The parser is a Pratt parser: :cnud handles a primary (literal, register, cell, call, parenthesised group, unary), then :cexp consumes following infix operators at sufficient binding power. Binding powers reproduce the reference compiler's precedence table, so 2 + 3 ++ 4 parses as 2 + (3 ++ 4).

The IR lowering in sigil/runes/ir/src/main.sym is syntax-directed: it reuses the parser's expression cursor and lowers directly to VReg/label IR as it parses, matching symc0's allocation order exactly.
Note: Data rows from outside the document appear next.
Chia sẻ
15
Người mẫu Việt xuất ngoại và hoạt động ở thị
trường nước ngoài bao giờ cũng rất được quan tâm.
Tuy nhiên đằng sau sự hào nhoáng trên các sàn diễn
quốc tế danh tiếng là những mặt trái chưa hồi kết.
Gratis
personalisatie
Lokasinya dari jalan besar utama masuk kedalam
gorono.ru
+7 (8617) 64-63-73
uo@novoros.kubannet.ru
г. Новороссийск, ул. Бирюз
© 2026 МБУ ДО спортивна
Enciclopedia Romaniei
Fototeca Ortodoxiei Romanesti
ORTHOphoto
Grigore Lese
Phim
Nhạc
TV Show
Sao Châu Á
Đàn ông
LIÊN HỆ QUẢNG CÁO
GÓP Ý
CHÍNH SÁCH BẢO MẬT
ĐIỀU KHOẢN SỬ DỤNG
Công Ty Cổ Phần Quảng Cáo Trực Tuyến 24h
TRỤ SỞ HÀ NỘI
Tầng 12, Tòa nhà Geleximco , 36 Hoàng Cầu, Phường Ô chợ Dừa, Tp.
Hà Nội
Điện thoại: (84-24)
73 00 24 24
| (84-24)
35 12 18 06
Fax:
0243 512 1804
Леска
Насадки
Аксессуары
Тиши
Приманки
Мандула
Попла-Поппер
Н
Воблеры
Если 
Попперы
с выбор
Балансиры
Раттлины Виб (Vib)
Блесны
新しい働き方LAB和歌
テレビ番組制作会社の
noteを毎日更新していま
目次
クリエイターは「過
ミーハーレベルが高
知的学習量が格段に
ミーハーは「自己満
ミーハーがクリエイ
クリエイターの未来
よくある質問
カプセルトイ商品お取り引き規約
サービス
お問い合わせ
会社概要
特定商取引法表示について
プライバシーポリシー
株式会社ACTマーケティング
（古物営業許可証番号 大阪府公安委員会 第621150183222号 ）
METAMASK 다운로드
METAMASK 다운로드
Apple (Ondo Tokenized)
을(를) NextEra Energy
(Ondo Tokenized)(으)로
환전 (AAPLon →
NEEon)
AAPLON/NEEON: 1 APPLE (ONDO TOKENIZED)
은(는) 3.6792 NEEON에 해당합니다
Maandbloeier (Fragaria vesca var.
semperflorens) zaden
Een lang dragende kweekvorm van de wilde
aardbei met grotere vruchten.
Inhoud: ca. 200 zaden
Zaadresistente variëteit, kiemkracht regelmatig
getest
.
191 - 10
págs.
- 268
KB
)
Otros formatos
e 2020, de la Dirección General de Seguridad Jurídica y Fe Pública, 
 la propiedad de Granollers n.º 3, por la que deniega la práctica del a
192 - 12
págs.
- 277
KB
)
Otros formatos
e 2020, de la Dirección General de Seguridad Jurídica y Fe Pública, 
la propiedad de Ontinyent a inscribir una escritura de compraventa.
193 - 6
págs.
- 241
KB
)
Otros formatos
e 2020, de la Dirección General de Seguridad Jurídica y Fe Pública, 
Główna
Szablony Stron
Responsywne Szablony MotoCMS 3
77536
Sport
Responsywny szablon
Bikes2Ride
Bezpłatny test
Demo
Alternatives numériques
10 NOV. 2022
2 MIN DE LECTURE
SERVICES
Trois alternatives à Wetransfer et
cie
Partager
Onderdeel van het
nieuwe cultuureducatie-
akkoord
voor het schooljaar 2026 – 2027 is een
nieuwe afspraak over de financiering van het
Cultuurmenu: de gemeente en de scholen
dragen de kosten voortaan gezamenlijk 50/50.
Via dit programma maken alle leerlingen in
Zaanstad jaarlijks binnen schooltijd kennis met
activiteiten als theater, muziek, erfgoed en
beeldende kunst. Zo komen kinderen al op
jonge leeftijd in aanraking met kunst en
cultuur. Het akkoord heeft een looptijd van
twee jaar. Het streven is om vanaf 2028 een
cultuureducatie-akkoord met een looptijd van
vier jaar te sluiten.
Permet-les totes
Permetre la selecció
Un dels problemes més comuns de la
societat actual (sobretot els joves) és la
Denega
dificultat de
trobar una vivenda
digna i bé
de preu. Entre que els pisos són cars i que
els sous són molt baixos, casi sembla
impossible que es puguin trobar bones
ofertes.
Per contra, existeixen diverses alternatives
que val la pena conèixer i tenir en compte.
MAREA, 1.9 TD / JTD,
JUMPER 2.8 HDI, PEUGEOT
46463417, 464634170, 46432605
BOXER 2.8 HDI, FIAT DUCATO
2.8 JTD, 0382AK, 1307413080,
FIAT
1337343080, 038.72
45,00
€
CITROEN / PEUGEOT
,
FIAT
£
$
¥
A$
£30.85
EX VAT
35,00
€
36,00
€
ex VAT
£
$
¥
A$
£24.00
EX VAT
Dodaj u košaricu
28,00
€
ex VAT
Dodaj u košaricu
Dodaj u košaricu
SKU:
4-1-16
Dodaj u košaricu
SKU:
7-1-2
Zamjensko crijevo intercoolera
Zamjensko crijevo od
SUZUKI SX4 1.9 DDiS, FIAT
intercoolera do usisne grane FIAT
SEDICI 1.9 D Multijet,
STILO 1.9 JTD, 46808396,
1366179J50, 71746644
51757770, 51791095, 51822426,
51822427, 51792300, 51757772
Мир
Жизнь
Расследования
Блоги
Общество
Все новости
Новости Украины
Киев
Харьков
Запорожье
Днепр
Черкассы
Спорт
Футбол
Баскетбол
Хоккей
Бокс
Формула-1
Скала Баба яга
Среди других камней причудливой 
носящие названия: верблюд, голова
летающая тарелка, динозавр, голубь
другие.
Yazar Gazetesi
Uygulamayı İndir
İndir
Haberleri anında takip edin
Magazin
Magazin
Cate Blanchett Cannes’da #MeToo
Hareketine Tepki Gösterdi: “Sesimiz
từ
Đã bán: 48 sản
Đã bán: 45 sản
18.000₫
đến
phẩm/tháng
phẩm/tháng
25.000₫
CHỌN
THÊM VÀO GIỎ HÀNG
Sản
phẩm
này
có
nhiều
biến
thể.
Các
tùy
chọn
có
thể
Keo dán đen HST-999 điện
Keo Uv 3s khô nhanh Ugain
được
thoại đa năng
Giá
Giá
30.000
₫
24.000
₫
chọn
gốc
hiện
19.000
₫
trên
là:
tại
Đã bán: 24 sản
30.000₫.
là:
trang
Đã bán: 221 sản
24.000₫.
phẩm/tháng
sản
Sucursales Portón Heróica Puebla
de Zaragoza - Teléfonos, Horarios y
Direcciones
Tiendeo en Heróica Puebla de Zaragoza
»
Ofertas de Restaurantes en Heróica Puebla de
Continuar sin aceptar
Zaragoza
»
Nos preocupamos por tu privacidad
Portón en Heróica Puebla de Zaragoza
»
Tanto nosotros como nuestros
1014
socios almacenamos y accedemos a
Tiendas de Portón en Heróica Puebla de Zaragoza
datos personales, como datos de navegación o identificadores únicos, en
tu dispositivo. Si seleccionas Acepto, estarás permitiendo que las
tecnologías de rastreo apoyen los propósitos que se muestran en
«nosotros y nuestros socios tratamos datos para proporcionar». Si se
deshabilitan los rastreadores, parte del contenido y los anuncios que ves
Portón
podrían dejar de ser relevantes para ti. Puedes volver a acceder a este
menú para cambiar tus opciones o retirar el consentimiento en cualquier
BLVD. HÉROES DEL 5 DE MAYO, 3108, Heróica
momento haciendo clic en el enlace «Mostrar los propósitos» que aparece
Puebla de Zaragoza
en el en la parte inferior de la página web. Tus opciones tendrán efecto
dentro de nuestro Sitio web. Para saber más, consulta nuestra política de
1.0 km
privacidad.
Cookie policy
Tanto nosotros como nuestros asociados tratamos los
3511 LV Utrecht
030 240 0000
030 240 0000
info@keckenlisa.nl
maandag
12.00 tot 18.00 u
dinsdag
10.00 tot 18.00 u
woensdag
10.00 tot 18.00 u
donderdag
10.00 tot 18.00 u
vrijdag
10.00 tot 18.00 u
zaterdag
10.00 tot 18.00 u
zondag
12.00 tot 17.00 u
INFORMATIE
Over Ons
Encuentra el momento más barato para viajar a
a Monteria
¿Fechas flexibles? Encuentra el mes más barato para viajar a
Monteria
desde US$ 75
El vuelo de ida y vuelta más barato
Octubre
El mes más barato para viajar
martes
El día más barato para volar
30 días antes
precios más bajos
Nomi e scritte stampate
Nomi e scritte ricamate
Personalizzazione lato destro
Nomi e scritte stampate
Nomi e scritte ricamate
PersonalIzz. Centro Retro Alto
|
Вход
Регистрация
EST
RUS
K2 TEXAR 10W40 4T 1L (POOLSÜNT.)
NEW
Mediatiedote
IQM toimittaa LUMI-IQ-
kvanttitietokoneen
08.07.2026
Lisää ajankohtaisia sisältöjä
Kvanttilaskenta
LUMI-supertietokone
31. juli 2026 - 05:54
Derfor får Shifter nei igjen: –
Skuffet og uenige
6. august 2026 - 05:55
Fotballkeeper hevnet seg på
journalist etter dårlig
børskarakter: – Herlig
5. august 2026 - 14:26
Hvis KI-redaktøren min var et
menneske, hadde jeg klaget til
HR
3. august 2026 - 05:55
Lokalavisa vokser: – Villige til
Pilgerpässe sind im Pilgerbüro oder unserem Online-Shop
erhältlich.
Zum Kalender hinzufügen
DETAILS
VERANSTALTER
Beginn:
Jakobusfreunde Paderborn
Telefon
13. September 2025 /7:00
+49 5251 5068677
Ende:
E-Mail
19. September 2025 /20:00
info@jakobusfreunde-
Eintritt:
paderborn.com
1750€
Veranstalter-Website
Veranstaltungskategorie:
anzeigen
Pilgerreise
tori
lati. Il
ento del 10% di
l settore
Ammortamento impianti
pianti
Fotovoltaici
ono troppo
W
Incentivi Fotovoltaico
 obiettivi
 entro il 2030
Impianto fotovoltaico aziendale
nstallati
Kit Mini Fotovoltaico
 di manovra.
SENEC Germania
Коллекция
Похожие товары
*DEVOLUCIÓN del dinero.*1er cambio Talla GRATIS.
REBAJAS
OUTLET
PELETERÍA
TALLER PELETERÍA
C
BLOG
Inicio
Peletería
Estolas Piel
This is validated construct-by- construct against symc0 --dump-ir on 146 test programs by sigil/runes/ir/test.sh.


5. Code generation (sigil/runes/back/src/main.sym)

The backend:

  1. Runs a linear-scan register allocator over the VReg IR.
  2. Encodes each instruction to raw bytes for the selected target (#tgt 0–12): x64 (Linux/macOS/Windows/UEFI/FreeBSD), AArch64 (Linux/macOS/iOS/Android), RISC-V 64, LoongArch64, WebAssembly, SPIR-V.
  3. Bakes in a tiny runtime (bump-pointer heap allocator, I/O, integer printing, integer power) so the output is a fully self-contained static binary — no libc, no linker.
  4. Writes the object format header (ELF / Mach-O / PE / wasm module) and resolves relocations.

6. Reproduce it yourself

bash install.sh              # builds the full bootstrap chain; asserts s2 == s3
source ~/.symbolic/env
symc < sigil/runes/symc/src/main.sym > /tmp/symc_repro && chmod +x /tmp/symc_repro
cmp /tmp/symc_repro ~/.symbolic/bin/symc && echo "fixpoint OK"

cargo test -p symc0 --test bootstrap   # the same check as a Rust test

Then open sigil/runes/symc/src/main.sym and read it — it is, by construction, a program you already know how to read.